++++ Trecho para leitura ++++

Em sessão ordinária realizada na tarde desta terça-feira, 25, a Terceira Câmara Cível do Tribunal de Justiça do Espírito Santo (TJES) negou provimento, à unanimidade de votos, ao agravo de instrumento interposto pela Concessionária Rodovia do Sol S/A, mantendo liminarmente em R$ 0,80 o valor do pedágio cobrado para carros na Terceira Ponte, que liga os municípios de Vitória e Vila Velha. Com a decisão do TJES, a tarifa para motos também continua em R$ 0,40, enquanto a cobrada para caminhões leves mantém-se em R$ 1,60.

++++ Dados fornecidos ++++

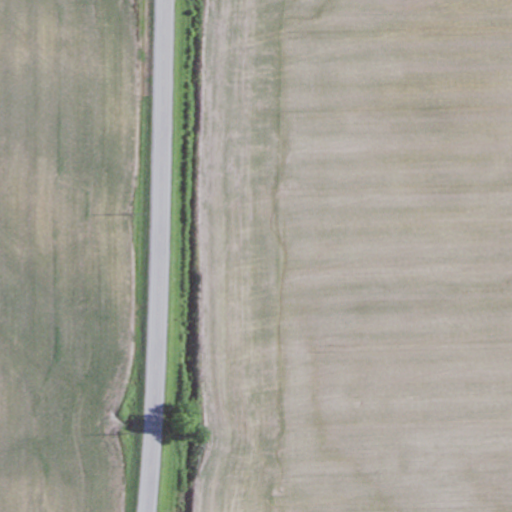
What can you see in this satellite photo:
road: (157, 256)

++++

=== Tarefas a cumprir ===
**1.** Responda com base no trecho sobre o pedágio da Terceira Ponte:
(a) Qual órgão do TJES julgou o agravo de instrumento?
(b) Que municípios a Terceira Ponte liga?
(c) Qual tarifa continua sendo cobrada das motos?
**2.** Reescreva a parte do trecho sobre o pedágio da Terceira Ponte que começa em "Em sessão ordinária" e segue até "em R$ 1,60.", substituindo "carros" por "automóveis".

=== Respostas dadas ===
**1.**
(a) A Terceira Câmara Cível.
(b) Vitória e Vila Velha.
(c) R$ 0,40.

**2.**
Em sessão ordinária realizada na tarde desta terça-feira, 25, a Terceira Câmara Cível do Tribunal de Justiça do Espírito Santo (TJES) negou provimento, à unanimidade de votos, ao agravo de instrumento interposto pela Concessionária Rodovia do Sol S/A, mantendo liminarmente em R$ 0,80 o valor do pedágio cobrado para automóveis na Terceira Ponte, que liga os municípios de Vitória e Vila Velha. Com a decisão do TJES, a tarifa para motos também continua em R$ 0,40, enquanto a cobrada para caminhões leves mantém-se em R$ 1,60.